Domingo, 13 de Outubro de 2019
Manaus

Pessoas que venceram o preconceito da hanseníase têm relatos de superação

O Dia Mundial de luta contra a Hanseníase foi comemorado no último domingo de janeiro e com programações que  se estenderam até esta semana



1.jpg Coordenador do Morhan, Pedro Borges, luta para manter a história do bairro
28/01/2015 às 22:00

Na entrada do Lar João Edmilson Paes de Brito, o aposentado Firmino Paes Pereira, 78, observa atentamente a chegada da reportagem. O local, assim como 10 pavilhões localizados no Colônia Antônio Aleixo, Zona Leste, é abrigo dele e de outras 87 famílias que tem pessoas que possuíram ou ainda estão em tratamento contra a hanseníase, uma das doenças mais antigas da humanidade.
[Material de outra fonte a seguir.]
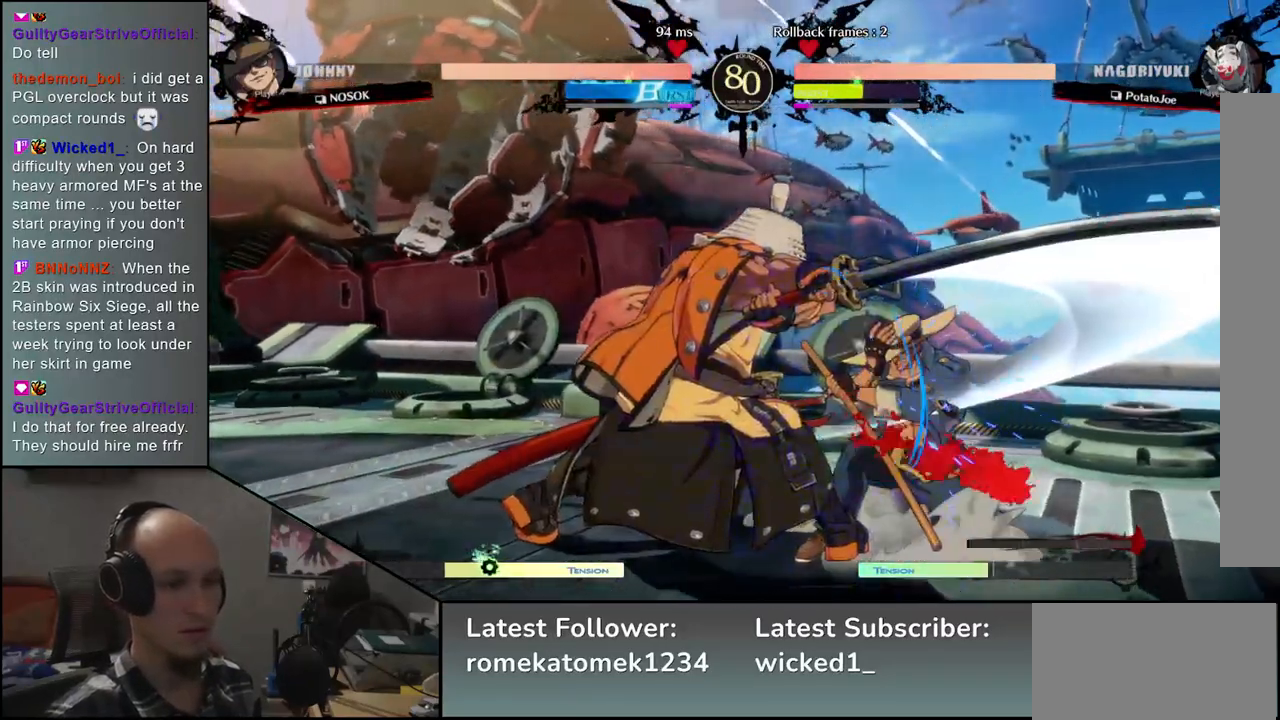
{"buttons": [], "left_stick": "center", "events": [[17, "L2", "up"], [17, "left_stick", "right"], [183, "TRIANGLE", "down"], [267, "TRIANGLE", "up"], [400, "TRIANGLE", "down"], [433, "left_stick", "center"], [483, "TRIANGLE", "up"]]}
O Dia Mundial de luta contra a Hanseníase foi comemorado no último domingo de janeiro e com programações que  se estenderam até esta semana.    A CRÍTICA ouviu relatos de superação, principalmente vozes que testemunham um importante período histórico da capital.

“O pessoal ‘aceita a gente’ mais. Aqui é o nosso lugar”, diz Firmino, que nasceu e contraiu a doença no município de Itacoatiara. Ao chegar à capital, na década de 60, ele conta que os hansenianos eram levados para morarem na “colônia”, nome que deu origem ao bairro. O local era afastado da cidade e os hansenianos viviam em pavilhões, pois devido à escassez de informações sobre a doença na época, muitos achavam que a enfermidade era contagiosa. 
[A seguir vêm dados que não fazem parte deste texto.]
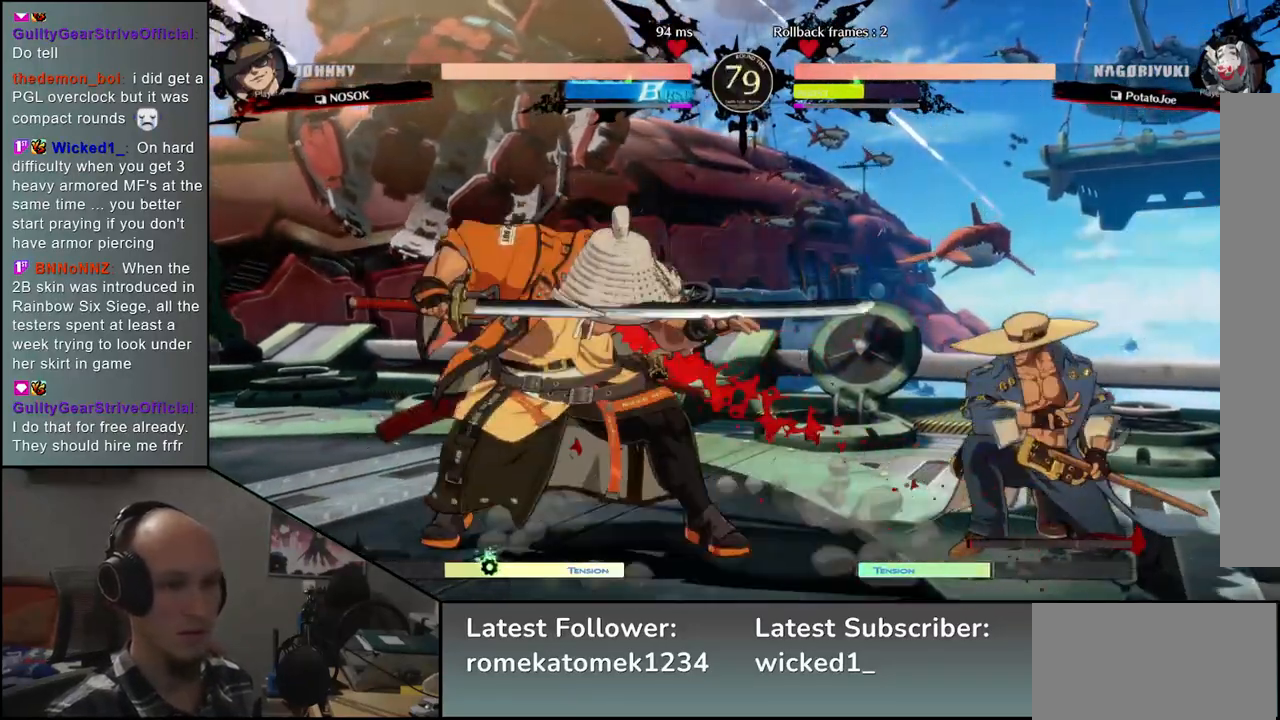
{"buttons": [], "left_stick": "right", "events": [[100, "TRIANGLE", "down"], [183, "TRIANGLE", "up"], [317, "TRIANGLE", "down"], [400, "TRIANGLE", "up"], [483, "left_stick", "right"]]}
“A direção do hospital manobrava quem era sadio e quem não era. Só quem era doente morava nas casas. Apesar de ser benquisto por todo mundo em Itacoatiara, quando descobriram que eu estava doente ninguém passava mais na frente da minha casa. Na época preferiam encarar uma onça a um hanseniano”, contou Firmino, que se curou da doença há mais de 40 anos.

Outra antiga moradora do Colônia Antônio Aleixo  é a aposentada Maria Ferreira dos Santos, 84. Ela vive há seis anos no Lar Azamor Gonçalves Pinheiro, o primeiro espaço construído em 2009 pelo governo para abrigar os portadores. “Quando eu cheguei aqui não tinha calçada, eram só os pavilhões. Passei muito tempo me tratando. Aqui tinha uma corrente de guardas pro povo não passar e criança não entrava de jeito nenhum. Depois de muito tempo acabou e eu ganhei minha casinha. Sou muito feliz aqui”, disse ela.

‘História de esvaindo’

Na antiga sede do Movimento de Reintegração das Pessoas Atingidas pela Hanseníase (Morhan-AM), o coordenador estadual, Pedro Borges, lamenta o desconhecimento da população sobre a rica história do bairro. O movimento existe desde 1983 e tem o objetivo de lutar a favor de políticas públicas especiais para hansenianos, inserindo-os no mercado de trabalho. O combate contra a discriminação também é outra bandeira levantada pelo Morhan. Segundo ele, uma das medidas tomadas pelo Morhan nos últimos anos para incentivar o conhecimento a respeito da doença, assim como a trajetória de vida dos hansenianos na capital, foi a troca de sede para o Clube de Mães Ruth Moura, localizado na avenida Getúlio Vargas, na Praça Tancredo Neves, no próprio bairro. Lá o grupo sonha em fazer um memorial histórico, porém dificuldades financeiras impedem que a lembrança continue “viva”.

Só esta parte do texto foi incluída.